There are identified risk factors for acquiring this viral infection which may be related to mechanisms which facilitate the development of the disease. These include increased viral load, immunosuppressant treatment, the presence of human leukocyte antigens B*5401 and DRB1*0101 and a few other genetic factors involved in cytokine transcription 25-27. Determining the pre-transplant serological status is very important in transplant patients because immunosuppressant treatment is inevitable after transplantation. In addition, it is clear that patients infected through infected donor organs develop complications extremely quickly (months to a few years). Therefore, there should be better adherence to screening guidelines to minimize this population's risk of developing HTLV disease 23,24. In this study, the HLA DRB1*0101 allele was found in two of the five patients with anti-HTLV-1 antibodies. In Colombia, the frequency of the DRB1*01 allele is close to 10%, being the fifth most frequent allele of the HLA DRB1 locus 28; thus, two out of five patients suggests a high frequency. These patients require prompt follow up to identify any sign or symptom related to the development of the disease, and those identified with the HLA DRB1*0101 allele two and three years after transplant, respectively, have not developed any related clinical condition.
The limitations of this study include the lack of data from all the donors and transplant patients, and potentially different yields of the different tests used by the various healthcare providers who perform organ harvesting in our setting, which could affect the accuracy of our results.

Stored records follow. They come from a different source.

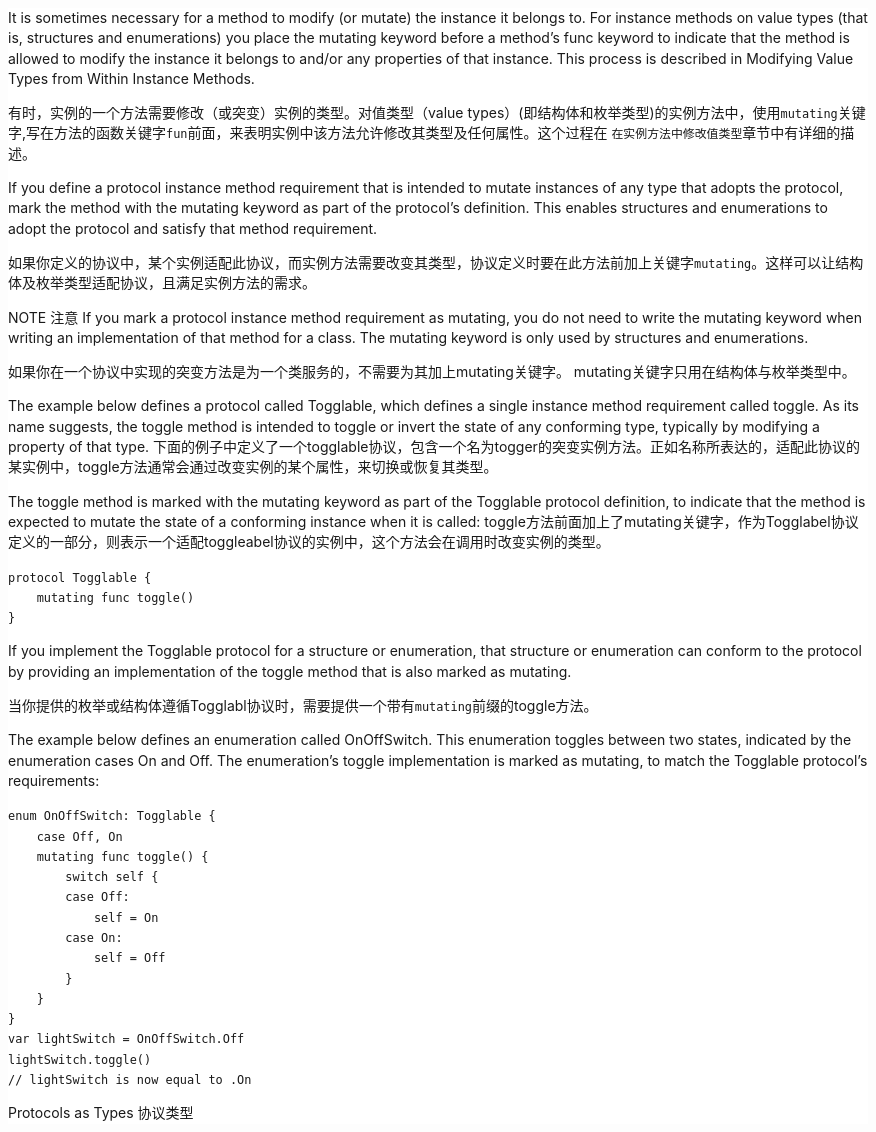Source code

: It is sometimes necessary for a method to modify (or mutate) the instance it belongs to. For instance methods on value types (that is, structures and enumerations) you place the mutating keyword before a method’s func keyword to indicate that the method is allowed to modify the instance it belongs to and/or any properties of that instance. This process is described in Modifying Value Types from Within Instance Methods.

有时，实例的一个方法需要修改（或突变）实例的类型。对值类型（value types）(即结构体和枚举类型)的实例方法中，使用`mutating`关键字,写在方法的函数关键字`fun`前面，来表明实例中该方法允许修改其类型及任何属性。这个过程在 `在实例方法中修改值类型`章节中有详细的描述。

If you define a protocol instance method requirement that is intended to mutate instances of any type that adopts the protocol, mark the method with the mutating keyword as part of the protocol’s definition. This enables structures and enumerations to adopt the protocol and satisfy that method requirement.

如果你定义的协议中，某个实例适配此协议，而实例方法需要改变其类型，协议定义时要在此方法前加上关键字`mutating`。这样可以让结构体及枚举类型适配协议，且满足实例方法的需求。

NOTE
注意
If you mark a protocol instance method requirement as mutating, you do not need to write the mutating keyword when writing an implementation of that method for a class. The mutating keyword is only used by structures and enumerations.


如果你在一个协议中实现的突变方法是为一个类服务的，不需要为其加上mutating关键字。
mutating关键字只用在结构体与枚举类型中。


The example below defines a protocol called Togglable, which defines a single instance method requirement called toggle. As its name suggests, the toggle method is intended to toggle or invert the state of any conforming type, typically by modifying a property of that type.
下面的例子中定义了一个togglable协议，包含一个名为togger的突变实例方法。正如名称所表达的，适配此协议的某实例中，toggle方法通常会通过改变实例的某个属性，来切换或恢复其类型。

The toggle method is marked with the mutating keyword as part of the Togglable protocol definition, to indicate that the method is expected to mutate the state of a conforming instance when it is called:
toggle方法前面加上了mutating关键字，作为Togglabel协议定义的一部分，则表示一个适配toggleabel协议的实例中，这个方法会在调用时改变实例的类型。

    protocol Togglable {
        mutating func toggle()
    }
    
If you implement the Togglable protocol for a structure or enumeration, that structure or enumeration can conform to the protocol by providing an implementation of the toggle method that is also marked as mutating.

当你提供的枚举或结构体遵循Togglabl协议时，需要提供一个带有`mutating`前缀的toggle方法。


The example below defines an enumeration called OnOffSwitch. This enumeration toggles between two states, indicated by the enumeration cases On and Off. The enumeration’s toggle implementation is marked as mutating, to match the Togglable protocol’s requirements:

    enum OnOffSwitch: Togglable {
        case Off, On
        mutating func toggle() {
            switch self {
            case Off:
                self = On
            case On:
                self = Off
            }
        }
    }
    var lightSwitch = OnOffSwitch.Off
    lightSwitch.toggle()
    // lightSwitch is now equal to .On
Protocols as Types
协议类型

In conclusion, the frequency of HTLV-1 and 2 among organ donors and transplant recipients in Colombia is similar to what has been found in blood banks and could suggest that there are still endemic areas in the country. In addition, this study documents that the screening protocol is not followed in 100% of all potential donors and recipients. Although the impact of the transmission of these viruses to the recipients is not very clear, the literature suggests a high risk of early and late complications, both neurological and hematological, which could be potentially preventable if screening were followed.